Recent Business Updates

Alan Bash, accomplished global biopharmaceutical executive with over 20 years of strategic and operational leadership at Bristol Myers Squibb, was appointed President and CEO. Mr. Bash also joined the Board of Directors.

Jon Wigginton, M.D. and Joy Yan, M.D., Ph.D., both industry leaders in immuno-oncology clinical development, joined the Board of Directors.

Patient dosing was initiated in a Phase 2 multi-indication study evaluating the efficacy and safety of vidutolimod in combination with cemiplimab supported by a clinical collaboration with Regeneron; cohorts focused on anti-PD-1 refractory cutaneous squamous cell carcinoma and Merkel cell carcinoma are currently enrolling.

Patient recruitment activities and enrollment continue across our other ongoing clinical trials evaluating vidutolimod, including:

A Phase 2 trial of vidutolimod in combination with nivolumab in anti-PD-1 refractory advanced melanoma, supported by a clinical collaboration with Bristol Myers Squibb.

A randomized Phase 2/3 trial of vidutolimod in combination with nivolumab vs. nivolumab monotherapy in first-line metastatic or unresectable melanoma, also supported by the clinical collaboration with Bristol Myers Squibb.

A Phase 2 trial of vidutolimod in combination with pembrolizumab in recurrent or metastatic squamous cell head and neck cancer.

Vidutolimod Anticipated 2022 Milestones

Phase 2 head and neck cancer trial—preliminary data on a subset of patients are anticipated in the second half of 2022.

Phase 2 non-melanoma skin cancer trial cohorts—preliminary data on a subset of patients are anticipated in the second half of 2022.
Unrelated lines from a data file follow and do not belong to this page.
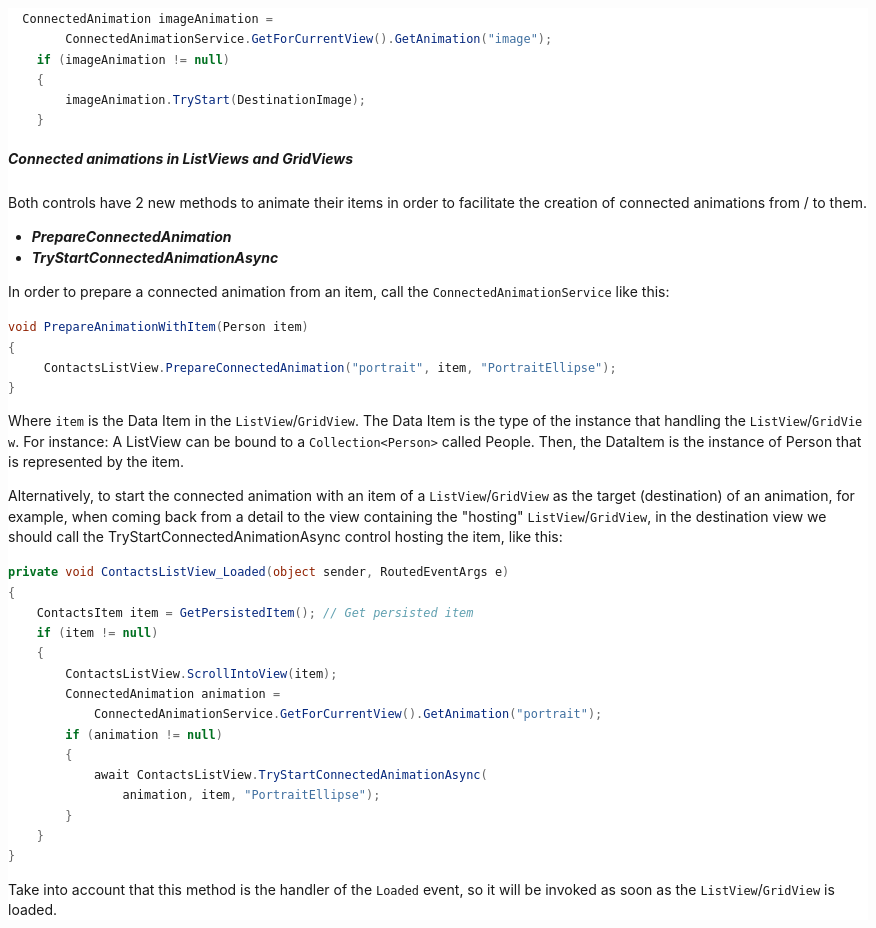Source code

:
 ```csharp
  ConnectedAnimation imageAnimation = 
        ConnectedAnimationService.GetForCurrentView().GetAnimation("image");
    if (imageAnimation != null)
    {
        imageAnimation.TryStart(DestinationImage);
    }
```

##### Connected animations in ListViews and GridViews

Both controls have 2 new methods to animate their items in order to facilitate the creation of connected animations from / to them.

 - ***PrepareConnectedAnimation***
 - ***TryStartConnectedAnimationAsync***

In order to prepare a connected animation from an item, call the `ConnectedAnimationService` like this:

```csharp
void PrepareAnimationWithItem(Person item)
{
     ContactsListView.PrepareConnectedAnimation("portrait", item, "PortraitEllipse");
}
```

Where `item` is the Data Item in the `ListView`/`GridView`. The Data Item is the type of the instance that handling the `ListView`/`GridView`. For instance: A ListView can be bound to a `Collection<Person>` called People. Then, the DataItem is the instance of Person that is represented by the item.

Alternatively, to start the connected animation with an item of a `ListView`/`GridView` as the target (destination) of an animation, for example, when coming back from a detail to the view containing the "hosting" `ListView`/`GridView`, in the destination view we should call the TryStartConnectedAnimationAsync control hosting the item, like this:

```csharp
private void ContactsListView_Loaded(object sender, RoutedEventArgs e)
{
    ContactsItem item = GetPersistedItem(); // Get persisted item
    if (item != null)
    {
        ContactsListView.ScrollIntoView(item);
        ConnectedAnimation animation = 
            ConnectedAnimationService.GetForCurrentView().GetAnimation("portrait");
        if (animation != null)
        {
            await ContactsListView.TryStartConnectedAnimationAsync(
                animation, item, "PortraitEllipse");
        }
    }
}
```

Take into account that this method is the handler of the `Loaded` event, so it will be invoked as soon as the `ListView`/`GridView` is loaded.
Full Year 2021 Financial Results

Research and development expenses (R&D): R&D expenses for the full year 2021 were $45.8 million, compared to $26.7 million for the same period in the prior year. This increase reflects a combined $6 million in milestone payments to Kuros Biosciences AG for achievement of patient dosing milestones in our trials, higher third-party CRO and manufacturing costs directly related to the vidutolimod clinical trials, and additional personnel and consulting costs associated with execution of the clinical trials.
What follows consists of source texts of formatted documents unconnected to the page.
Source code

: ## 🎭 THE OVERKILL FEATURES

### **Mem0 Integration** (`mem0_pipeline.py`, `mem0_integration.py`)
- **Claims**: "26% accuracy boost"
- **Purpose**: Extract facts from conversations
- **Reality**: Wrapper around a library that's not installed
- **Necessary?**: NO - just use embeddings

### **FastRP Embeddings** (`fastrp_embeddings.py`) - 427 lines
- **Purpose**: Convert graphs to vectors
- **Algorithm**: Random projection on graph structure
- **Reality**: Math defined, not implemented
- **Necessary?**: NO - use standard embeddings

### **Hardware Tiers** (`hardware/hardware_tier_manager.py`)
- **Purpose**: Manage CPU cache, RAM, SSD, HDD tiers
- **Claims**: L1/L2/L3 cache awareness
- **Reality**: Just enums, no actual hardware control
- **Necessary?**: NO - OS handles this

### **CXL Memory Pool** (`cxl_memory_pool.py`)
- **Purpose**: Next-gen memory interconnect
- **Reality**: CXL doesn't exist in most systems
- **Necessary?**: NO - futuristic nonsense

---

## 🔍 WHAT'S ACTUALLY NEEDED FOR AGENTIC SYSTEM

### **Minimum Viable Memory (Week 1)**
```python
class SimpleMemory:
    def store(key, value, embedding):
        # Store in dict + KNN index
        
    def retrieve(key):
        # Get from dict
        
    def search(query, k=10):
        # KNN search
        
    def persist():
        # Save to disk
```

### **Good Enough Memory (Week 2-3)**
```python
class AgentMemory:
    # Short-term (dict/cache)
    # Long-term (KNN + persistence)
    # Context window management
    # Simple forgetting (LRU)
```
General and administration expenses (G&A): G&A expenses for the full year 2021 were $15.7 million, compared to $10.2 million for the same period in the prior year. This increase was primarily attributable to increases in personnel and operating expense to support Checkmate operating for a full year in 2021 as a publicly traded company.

Net loss: Net loss for the full year 2021 was $61.4 million, compared to $36.9 million for the prior year.

Cash, cash equivalents and investments: Cash, cash equivalents and available-for-sale investments were $70.9 million as of December 31, 2021.